My final dough product was a bit of a wet mess, making the portioning out of cookie sized balls a two-handed task. I formed the balls out of 2-3 Tbsp. of batter, but if I was to repeat the recipe, I would err on the smaller side. Particularly because of the large moisture content, the cookies flattened and spread during the baking process, leaving me with a pan of smushed together cookies. Sigh. I baked them for about 25 minutes, until the bottoms began to brown and the tops were nice and set.
Thankfully, while the final product looked nothing like what I imagined, they tasted delicious! The peaches had cooked to the point that they reminded me of those in a peach pie- soft, sweet, and still quite juicy. The dough formed a very soft base, which my boyfriend compared to the fluffy texture of a pancake.

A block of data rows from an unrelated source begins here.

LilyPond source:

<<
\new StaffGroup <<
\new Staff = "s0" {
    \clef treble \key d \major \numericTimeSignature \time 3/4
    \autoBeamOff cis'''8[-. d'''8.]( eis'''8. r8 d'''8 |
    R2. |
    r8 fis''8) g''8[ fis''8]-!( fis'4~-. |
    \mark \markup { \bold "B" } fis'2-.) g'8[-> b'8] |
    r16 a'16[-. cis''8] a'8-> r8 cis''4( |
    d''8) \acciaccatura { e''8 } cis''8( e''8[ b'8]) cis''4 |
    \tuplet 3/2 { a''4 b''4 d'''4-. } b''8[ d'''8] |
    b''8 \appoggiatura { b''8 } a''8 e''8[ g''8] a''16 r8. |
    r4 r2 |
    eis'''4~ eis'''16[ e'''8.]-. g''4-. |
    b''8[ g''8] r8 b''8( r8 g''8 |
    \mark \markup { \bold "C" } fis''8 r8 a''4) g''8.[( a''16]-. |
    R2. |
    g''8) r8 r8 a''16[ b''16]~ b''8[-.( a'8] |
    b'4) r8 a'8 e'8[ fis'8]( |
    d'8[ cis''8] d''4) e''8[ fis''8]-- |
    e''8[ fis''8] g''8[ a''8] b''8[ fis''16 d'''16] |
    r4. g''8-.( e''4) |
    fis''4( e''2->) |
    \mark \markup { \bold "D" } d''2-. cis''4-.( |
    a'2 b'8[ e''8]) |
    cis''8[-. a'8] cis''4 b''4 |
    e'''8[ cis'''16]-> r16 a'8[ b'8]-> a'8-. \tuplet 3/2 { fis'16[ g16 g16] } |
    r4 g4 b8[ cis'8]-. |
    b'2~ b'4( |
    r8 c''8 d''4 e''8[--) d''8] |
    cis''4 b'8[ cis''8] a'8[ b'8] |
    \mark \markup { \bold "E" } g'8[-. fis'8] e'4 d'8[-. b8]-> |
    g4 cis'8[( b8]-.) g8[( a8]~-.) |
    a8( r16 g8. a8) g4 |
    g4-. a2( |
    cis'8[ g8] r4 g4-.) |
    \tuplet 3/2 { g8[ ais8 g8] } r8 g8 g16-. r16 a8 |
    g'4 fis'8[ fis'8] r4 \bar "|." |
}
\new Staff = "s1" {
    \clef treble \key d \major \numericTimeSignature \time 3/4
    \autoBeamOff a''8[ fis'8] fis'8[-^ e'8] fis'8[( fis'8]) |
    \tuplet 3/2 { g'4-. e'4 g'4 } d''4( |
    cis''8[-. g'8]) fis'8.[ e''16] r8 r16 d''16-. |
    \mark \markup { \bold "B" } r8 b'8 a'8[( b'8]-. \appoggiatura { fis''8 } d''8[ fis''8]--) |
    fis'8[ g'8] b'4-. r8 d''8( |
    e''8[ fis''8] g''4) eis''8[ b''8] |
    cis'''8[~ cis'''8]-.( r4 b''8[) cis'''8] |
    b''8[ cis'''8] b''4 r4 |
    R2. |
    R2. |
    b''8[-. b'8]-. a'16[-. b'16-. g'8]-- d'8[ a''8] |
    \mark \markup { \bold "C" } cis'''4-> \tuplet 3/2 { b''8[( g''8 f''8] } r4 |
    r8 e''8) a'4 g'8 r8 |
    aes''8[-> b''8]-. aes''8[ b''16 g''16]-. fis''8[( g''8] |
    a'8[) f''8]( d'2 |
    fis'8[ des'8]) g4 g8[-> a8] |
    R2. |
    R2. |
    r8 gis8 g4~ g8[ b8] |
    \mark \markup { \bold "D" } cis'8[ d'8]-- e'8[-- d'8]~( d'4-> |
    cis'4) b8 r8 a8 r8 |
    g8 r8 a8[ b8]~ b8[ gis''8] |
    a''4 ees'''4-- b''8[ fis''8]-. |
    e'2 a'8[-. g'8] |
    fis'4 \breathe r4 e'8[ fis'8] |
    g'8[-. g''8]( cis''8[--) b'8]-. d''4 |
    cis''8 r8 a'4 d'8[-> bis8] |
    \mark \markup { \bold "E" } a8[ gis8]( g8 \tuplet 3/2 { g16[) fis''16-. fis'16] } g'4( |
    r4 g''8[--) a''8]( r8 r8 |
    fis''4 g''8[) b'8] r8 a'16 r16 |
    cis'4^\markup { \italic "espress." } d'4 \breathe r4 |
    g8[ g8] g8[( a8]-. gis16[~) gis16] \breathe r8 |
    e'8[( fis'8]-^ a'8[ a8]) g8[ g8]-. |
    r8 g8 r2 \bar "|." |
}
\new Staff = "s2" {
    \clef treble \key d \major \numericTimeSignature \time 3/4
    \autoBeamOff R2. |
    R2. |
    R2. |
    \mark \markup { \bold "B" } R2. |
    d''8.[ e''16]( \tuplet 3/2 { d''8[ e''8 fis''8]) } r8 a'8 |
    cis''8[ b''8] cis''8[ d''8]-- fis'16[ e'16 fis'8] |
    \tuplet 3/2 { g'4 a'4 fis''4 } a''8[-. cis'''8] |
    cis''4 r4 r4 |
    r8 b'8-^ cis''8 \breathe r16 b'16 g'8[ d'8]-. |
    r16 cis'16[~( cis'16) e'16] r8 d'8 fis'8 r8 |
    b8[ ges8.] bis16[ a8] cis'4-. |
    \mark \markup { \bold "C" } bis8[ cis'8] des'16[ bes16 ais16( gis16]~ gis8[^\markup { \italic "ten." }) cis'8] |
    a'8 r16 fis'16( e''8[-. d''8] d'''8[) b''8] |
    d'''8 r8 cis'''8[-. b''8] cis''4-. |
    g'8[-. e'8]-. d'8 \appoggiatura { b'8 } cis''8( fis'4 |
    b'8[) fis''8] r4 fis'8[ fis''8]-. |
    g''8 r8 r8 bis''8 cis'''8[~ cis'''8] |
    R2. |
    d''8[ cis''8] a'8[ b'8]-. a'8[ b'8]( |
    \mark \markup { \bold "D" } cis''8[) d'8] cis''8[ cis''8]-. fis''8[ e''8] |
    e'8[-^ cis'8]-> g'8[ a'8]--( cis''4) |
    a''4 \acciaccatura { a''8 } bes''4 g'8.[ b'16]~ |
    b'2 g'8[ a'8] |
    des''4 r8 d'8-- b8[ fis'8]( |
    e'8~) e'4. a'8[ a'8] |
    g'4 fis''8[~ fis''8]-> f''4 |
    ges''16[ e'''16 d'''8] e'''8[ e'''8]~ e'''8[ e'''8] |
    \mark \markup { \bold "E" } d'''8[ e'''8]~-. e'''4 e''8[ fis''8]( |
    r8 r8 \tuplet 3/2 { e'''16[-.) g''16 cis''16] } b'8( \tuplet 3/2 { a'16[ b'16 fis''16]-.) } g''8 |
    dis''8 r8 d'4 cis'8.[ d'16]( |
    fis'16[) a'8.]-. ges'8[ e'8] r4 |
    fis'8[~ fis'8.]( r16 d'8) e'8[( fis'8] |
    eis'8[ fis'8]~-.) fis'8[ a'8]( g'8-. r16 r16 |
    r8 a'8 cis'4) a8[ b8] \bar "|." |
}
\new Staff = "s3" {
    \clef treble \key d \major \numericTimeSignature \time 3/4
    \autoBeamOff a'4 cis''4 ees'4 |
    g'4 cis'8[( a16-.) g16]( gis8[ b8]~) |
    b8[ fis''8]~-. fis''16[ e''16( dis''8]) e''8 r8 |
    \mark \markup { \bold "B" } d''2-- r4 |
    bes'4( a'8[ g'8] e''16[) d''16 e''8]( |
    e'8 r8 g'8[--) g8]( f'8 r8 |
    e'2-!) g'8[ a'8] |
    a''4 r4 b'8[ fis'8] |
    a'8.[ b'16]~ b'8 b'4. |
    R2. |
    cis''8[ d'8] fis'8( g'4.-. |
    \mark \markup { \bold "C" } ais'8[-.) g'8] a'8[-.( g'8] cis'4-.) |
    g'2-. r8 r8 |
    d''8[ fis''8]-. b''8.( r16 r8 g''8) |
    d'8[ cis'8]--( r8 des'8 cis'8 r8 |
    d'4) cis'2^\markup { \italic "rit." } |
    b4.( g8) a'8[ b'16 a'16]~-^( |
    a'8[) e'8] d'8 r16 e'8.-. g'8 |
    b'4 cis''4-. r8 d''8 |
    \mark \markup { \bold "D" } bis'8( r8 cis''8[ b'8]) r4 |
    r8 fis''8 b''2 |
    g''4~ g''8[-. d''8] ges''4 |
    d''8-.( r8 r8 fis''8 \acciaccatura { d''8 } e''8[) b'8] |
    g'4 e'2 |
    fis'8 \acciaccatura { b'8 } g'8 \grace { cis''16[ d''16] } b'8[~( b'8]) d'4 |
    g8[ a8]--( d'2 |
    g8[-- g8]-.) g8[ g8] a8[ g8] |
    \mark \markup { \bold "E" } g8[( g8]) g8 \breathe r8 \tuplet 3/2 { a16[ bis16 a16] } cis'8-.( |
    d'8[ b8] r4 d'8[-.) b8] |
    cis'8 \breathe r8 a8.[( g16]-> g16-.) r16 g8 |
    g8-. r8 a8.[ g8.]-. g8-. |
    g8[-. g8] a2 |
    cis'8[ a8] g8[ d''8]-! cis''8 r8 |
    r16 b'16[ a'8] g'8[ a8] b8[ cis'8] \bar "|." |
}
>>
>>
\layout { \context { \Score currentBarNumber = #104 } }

I'm not sure I would eat these for breakfast, but he may be on to something.
I definitely intend to make these again, and next time I will make some adjustments- stick to the 2/3 cup cream (and perhaps substitute light cream or half and half), use pastry flour (although my final product was soft, this was due to my inability to follow directions), and perhaps use cinnamon as well. The nutmeg gives the cookies a distinct spice, and while I enjoyed it, I think the flavor would be more balanced by the addition of cinnamon. Also, I would refrigerate the cookies after cooling them. The moisture and sugar in the peaches simply screams for mold to grow on them, leaving them inedible in just two days time.
Hope all of you are enjoying the fruits of summer!